> _WHAT THE TASK REQUIRES_: Which lines in the data below contain the string "μόνο"? Case counts. Copy each matching line out in full.

> _INPUT RECORDS_:
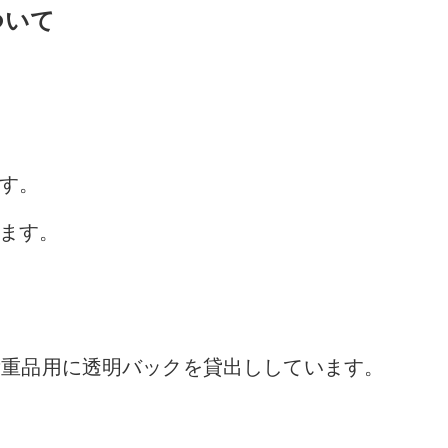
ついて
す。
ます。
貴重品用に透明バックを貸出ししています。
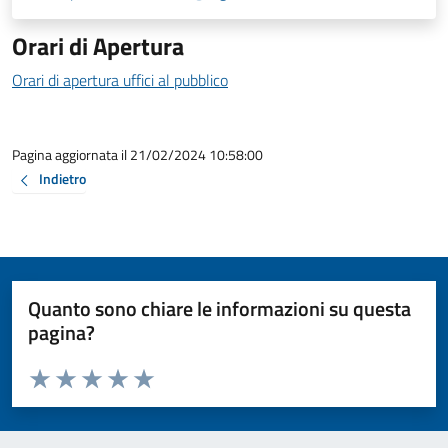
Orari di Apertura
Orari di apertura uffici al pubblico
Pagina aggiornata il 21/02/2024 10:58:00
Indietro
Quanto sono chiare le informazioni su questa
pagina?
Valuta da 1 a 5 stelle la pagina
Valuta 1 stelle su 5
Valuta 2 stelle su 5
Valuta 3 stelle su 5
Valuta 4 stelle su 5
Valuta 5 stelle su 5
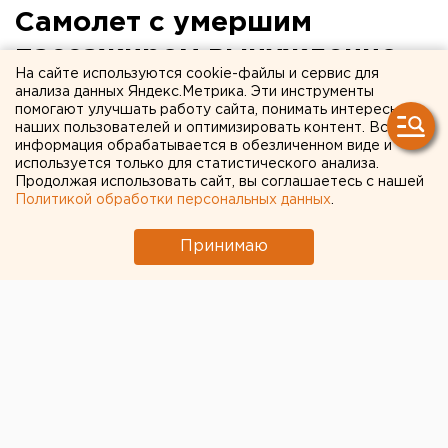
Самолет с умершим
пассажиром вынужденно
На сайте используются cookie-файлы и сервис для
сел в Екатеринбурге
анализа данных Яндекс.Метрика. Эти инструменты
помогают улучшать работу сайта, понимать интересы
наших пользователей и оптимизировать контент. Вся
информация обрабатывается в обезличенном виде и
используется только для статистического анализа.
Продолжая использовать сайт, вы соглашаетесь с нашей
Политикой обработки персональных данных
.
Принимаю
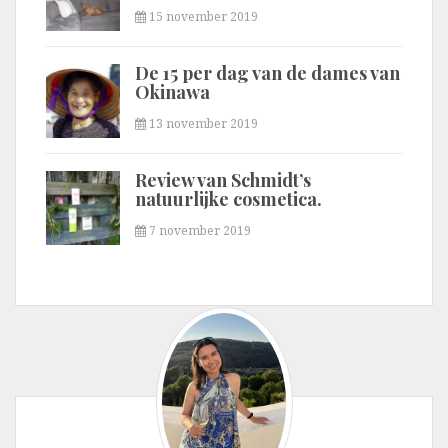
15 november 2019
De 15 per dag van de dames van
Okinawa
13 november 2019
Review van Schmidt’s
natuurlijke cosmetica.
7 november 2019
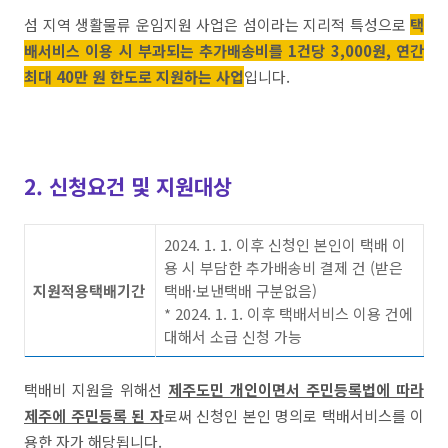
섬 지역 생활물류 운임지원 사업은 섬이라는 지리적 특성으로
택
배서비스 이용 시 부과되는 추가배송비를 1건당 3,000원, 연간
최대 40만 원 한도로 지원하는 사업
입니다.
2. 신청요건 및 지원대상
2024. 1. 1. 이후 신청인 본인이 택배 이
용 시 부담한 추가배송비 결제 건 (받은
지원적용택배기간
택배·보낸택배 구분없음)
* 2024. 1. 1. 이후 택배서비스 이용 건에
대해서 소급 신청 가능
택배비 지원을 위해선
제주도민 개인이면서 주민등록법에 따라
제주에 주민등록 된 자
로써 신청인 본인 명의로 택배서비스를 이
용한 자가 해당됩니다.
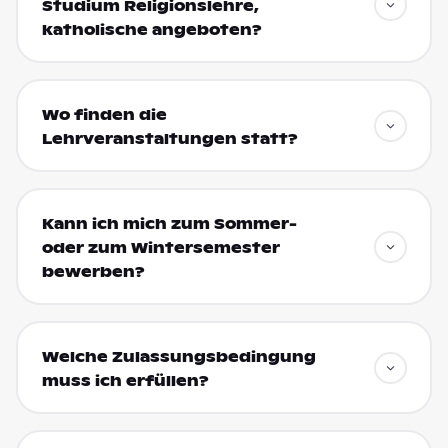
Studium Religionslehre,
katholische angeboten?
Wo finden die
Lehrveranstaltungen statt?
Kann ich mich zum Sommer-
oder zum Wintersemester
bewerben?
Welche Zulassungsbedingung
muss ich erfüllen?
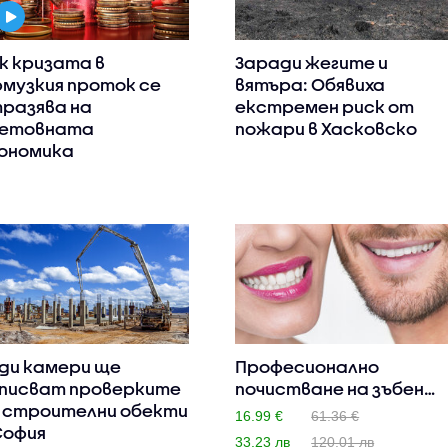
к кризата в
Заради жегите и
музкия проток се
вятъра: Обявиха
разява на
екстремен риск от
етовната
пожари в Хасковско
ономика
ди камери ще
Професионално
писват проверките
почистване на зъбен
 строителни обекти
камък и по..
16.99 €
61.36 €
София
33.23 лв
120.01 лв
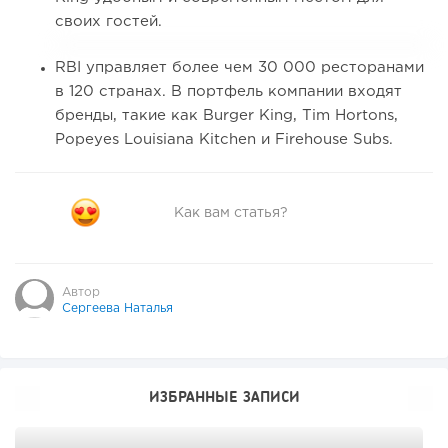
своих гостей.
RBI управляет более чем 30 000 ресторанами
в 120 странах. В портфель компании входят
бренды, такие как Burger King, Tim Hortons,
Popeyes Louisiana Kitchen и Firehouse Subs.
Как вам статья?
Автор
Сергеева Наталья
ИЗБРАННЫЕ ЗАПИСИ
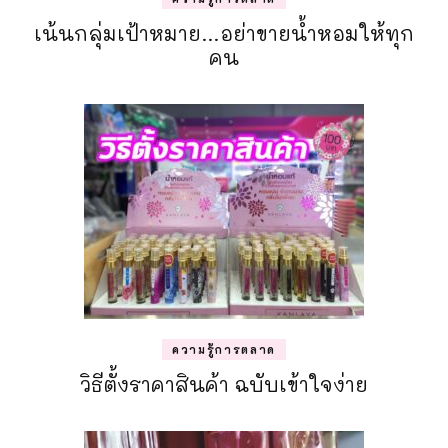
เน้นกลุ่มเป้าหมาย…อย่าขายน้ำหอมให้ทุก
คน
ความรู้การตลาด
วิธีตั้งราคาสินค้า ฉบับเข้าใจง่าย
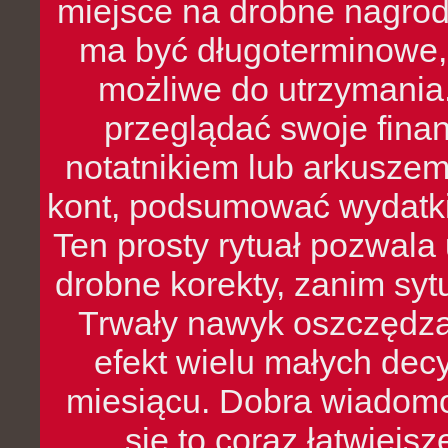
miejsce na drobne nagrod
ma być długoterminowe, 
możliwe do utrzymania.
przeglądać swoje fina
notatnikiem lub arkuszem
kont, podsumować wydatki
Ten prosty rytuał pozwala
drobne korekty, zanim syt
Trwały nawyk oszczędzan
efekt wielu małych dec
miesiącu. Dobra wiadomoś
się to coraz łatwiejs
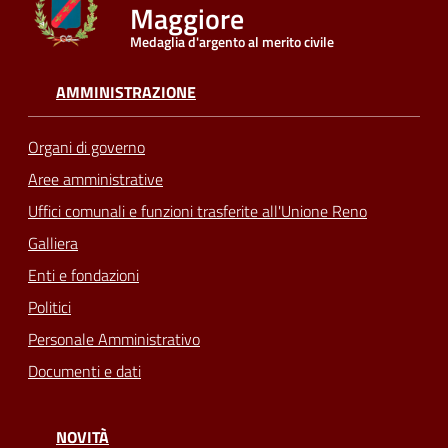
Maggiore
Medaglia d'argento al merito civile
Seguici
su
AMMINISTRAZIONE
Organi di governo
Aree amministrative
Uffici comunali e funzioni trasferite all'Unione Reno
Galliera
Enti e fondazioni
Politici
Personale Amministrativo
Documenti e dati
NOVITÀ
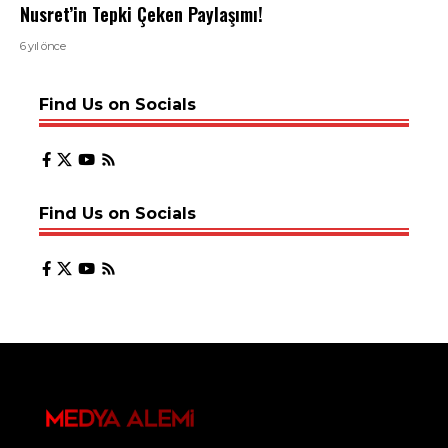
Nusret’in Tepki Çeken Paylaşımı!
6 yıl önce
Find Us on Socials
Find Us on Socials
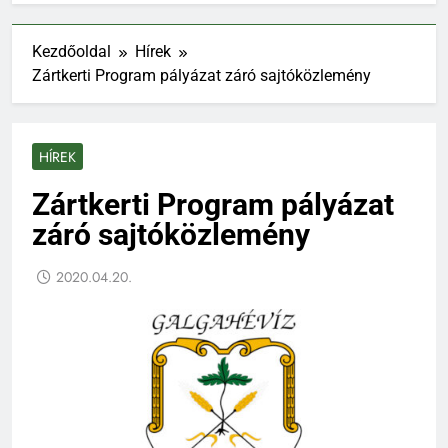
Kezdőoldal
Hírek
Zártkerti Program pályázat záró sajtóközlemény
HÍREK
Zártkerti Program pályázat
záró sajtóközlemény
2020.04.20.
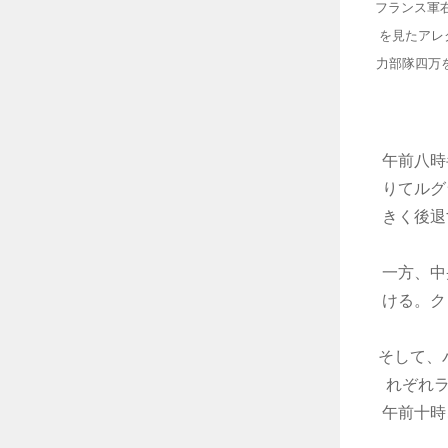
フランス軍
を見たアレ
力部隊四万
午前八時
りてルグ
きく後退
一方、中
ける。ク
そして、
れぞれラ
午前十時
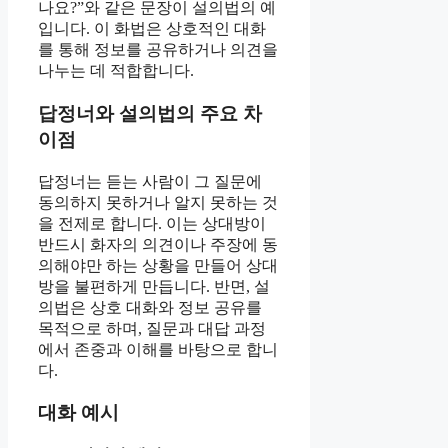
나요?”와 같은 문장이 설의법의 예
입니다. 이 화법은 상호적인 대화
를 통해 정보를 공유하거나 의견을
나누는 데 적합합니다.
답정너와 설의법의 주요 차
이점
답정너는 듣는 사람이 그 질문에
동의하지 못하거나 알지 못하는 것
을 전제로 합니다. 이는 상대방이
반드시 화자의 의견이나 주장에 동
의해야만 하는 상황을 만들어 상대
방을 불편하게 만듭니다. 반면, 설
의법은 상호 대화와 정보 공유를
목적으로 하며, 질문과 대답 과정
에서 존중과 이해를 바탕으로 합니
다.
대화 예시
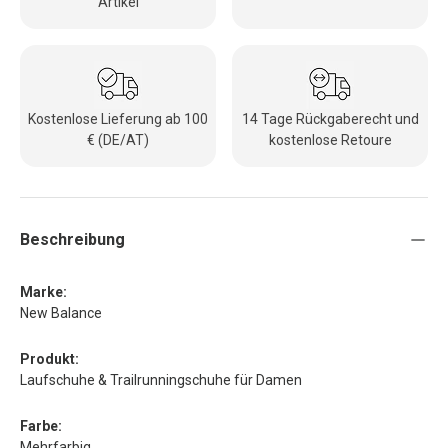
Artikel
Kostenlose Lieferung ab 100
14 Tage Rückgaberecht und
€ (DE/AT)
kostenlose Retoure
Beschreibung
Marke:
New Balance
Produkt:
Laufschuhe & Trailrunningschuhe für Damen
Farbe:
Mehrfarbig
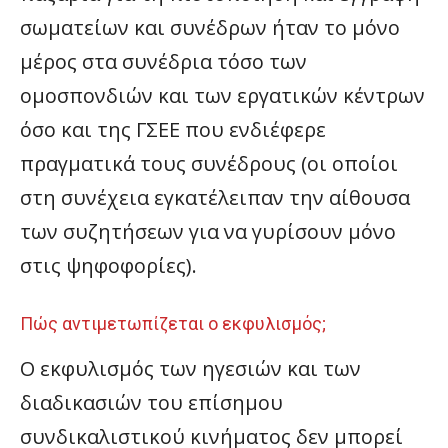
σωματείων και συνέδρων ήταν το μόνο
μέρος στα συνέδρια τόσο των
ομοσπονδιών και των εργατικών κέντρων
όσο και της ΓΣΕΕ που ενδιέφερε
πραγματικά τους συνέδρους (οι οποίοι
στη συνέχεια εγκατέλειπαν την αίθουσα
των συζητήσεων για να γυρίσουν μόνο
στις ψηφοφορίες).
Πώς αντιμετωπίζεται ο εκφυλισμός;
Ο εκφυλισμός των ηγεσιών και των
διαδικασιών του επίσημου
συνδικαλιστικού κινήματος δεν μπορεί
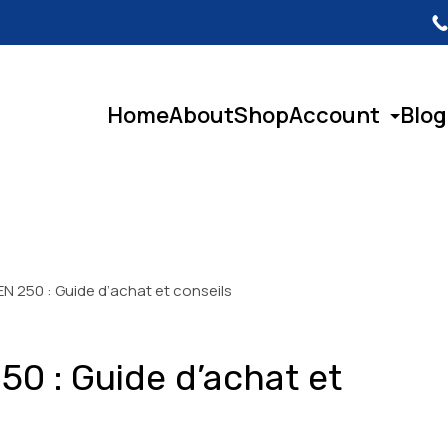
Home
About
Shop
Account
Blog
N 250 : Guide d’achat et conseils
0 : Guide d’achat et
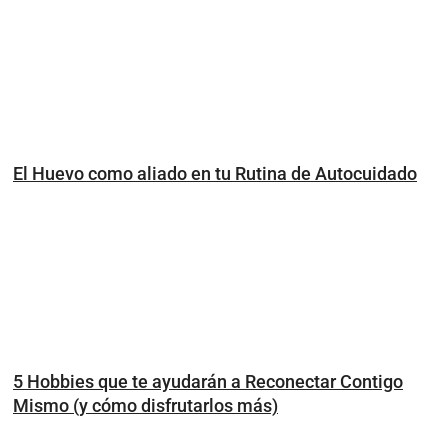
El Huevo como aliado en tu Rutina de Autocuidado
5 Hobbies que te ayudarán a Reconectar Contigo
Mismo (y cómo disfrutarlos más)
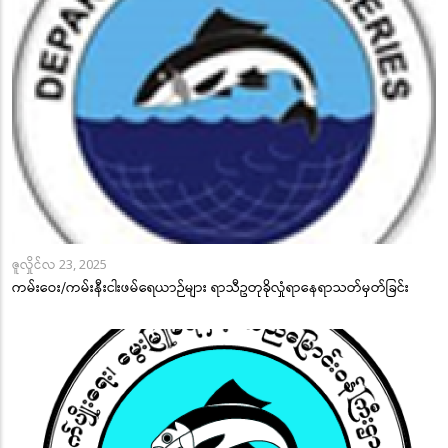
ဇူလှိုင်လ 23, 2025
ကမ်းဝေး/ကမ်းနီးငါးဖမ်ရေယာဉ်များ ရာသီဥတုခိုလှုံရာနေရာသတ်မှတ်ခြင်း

> _ANSWER FOR THIS EXERCISE_:
σωματείων και συνέδρων ήταν το μόνο
των συζητήσεων για να γυρίσουν μόνο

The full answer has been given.